WHAT IS NEEDED> Begin your copy at the line with "ЗИМНИЕ КМФ КОСТЮМЫ И КУРТКИ" in the records below and end it at the line with "Ring 4. Ngay", restating each line word for word; omit the pictures.

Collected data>
------------

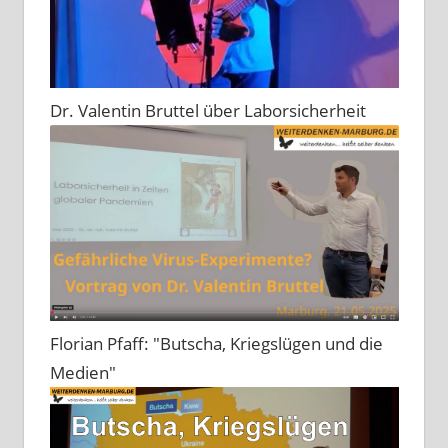
Dr. Valentin Bruttel über Laborsicherheit
Florian Pfaff: "Butscha, Kriegslügen und die
Medien"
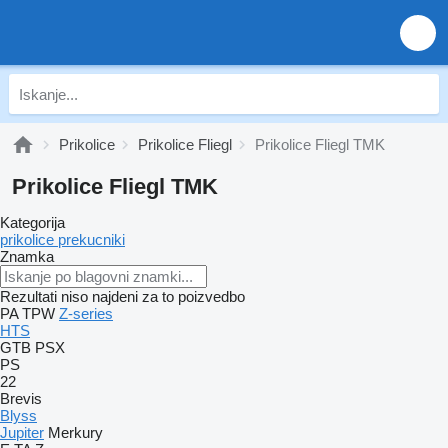
Prikolice
Prikolice Fliegl
Prikolice Fliegl TMK
Prikolice Fliegl TMK
Kategorija
prikolice prekucniki
Znamka
Rezultati niso najdeni za to poizvedbo
PA
TPW
Z-series
HTS
GTB
PSX
PS
22
Brevis
Blyss
Jupiter
Merkury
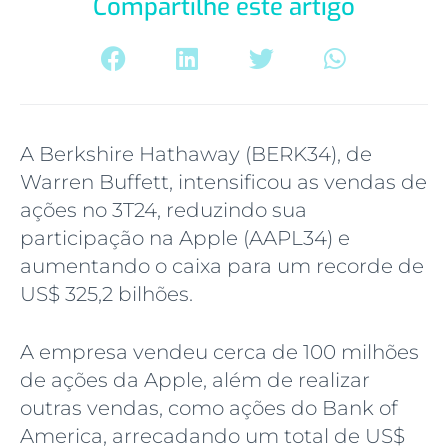
Compartilhe este artigo
A Berkshire Hathaway (BERK34), de
Warren Buffett, intensificou as vendas de
ações no 3T24, reduzindo sua
participação na Apple (AAPL34) e
aumentando o caixa para um recorde de
US$ 325,2 bilhões.
A empresa vendeu cerca de 100 milhões
de ações da Apple, além de realizar
outras vendas, como ações do Bank of
America, arrecadando um total de US$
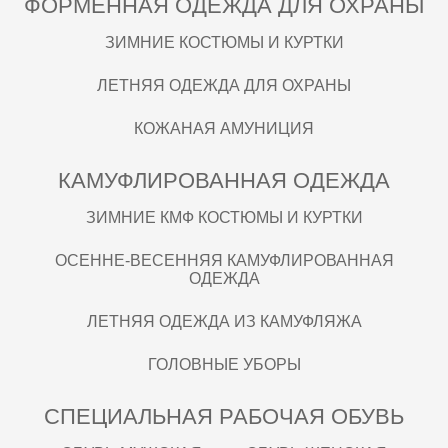
ФОРМЕННАЯ ОДЕЖДА ДЛЯ ОХРАНЫ
ЗИМНИЕ КОСТЮМЫ И КУРТКИ
ЛЕТНЯЯ ОДЕЖДА ДЛЯ ОХРАНЫ
КОЖАНАЯ АМУНИЦИЯ
КАМУФЛИРОВАННАЯ ОДЕЖДА
ЗИМНИЕ КМФ КОСТЮМЫ И КУРТКИ
ОСЕННЕ-ВЕСЕННЯЯ КАМУФЛИРОВАННАЯ
ОДЕЖДА
ЛЕТНЯЯ ОДЕЖДА ИЗ КАМУФЛЯЖА
ГОЛОВНЫЕ УБОРЫ
СПЕЦИАЛЬНАЯ РАБОЧАЯ ОБУВЬ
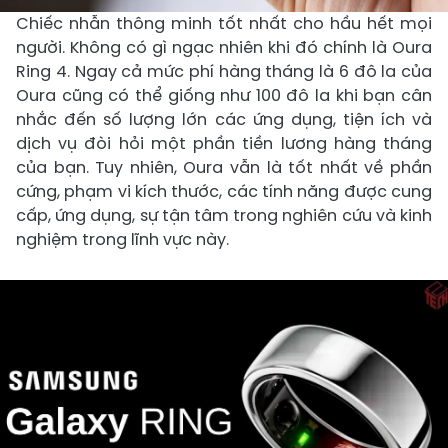
Chiếc nhẫn thông minh tốt nhất cho hầu hết mọi
người. Không có gì ngạc nhiên khi đó chính là Oura
Ring 4. Ngay cả mức phí hàng tháng là 6 đô la của
Oura cũng có thể giống như 100 đô la khi bạn cân
nhắc đến số lượng lớn các ứng dụng, tiện ích và
dịch vụ đòi hỏi một phần tiền lương hàng tháng
của bạn. Tuy nhiên, Oura vẫn là tốt nhất về phần
cứng, phạm vi kích thước, các tính năng được cung
cấp, ứng dụng, sự tận tâm trong nghiên cứu và kinh
nghiệm trong lĩnh vực này.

------------

FINISHED EXERCISE>
ЗИМНИЕ КМФ КОСТЮМЫ И КУРТКИ
ОСЕННЕ-ВЕСЕННЯЯ КАМУФЛИРОВАННАЯ
ОДЕЖДА
ЛЕТНЯЯ ОДЕЖДА ИЗ КАМУФЛЯЖА
ГОЛОВНЫЕ УБОРЫ
СПЕЦИАЛЬНАЯ РАБОЧАЯ ОБУВЬ
Chiếc nhẫn thông minh tốt nhất cho hầu hết mọi
người. Không có gì ngạc nhiên khi đó chính là Oura
Ring 4. Ngay cả mức phí hàng tháng là 6 đô la của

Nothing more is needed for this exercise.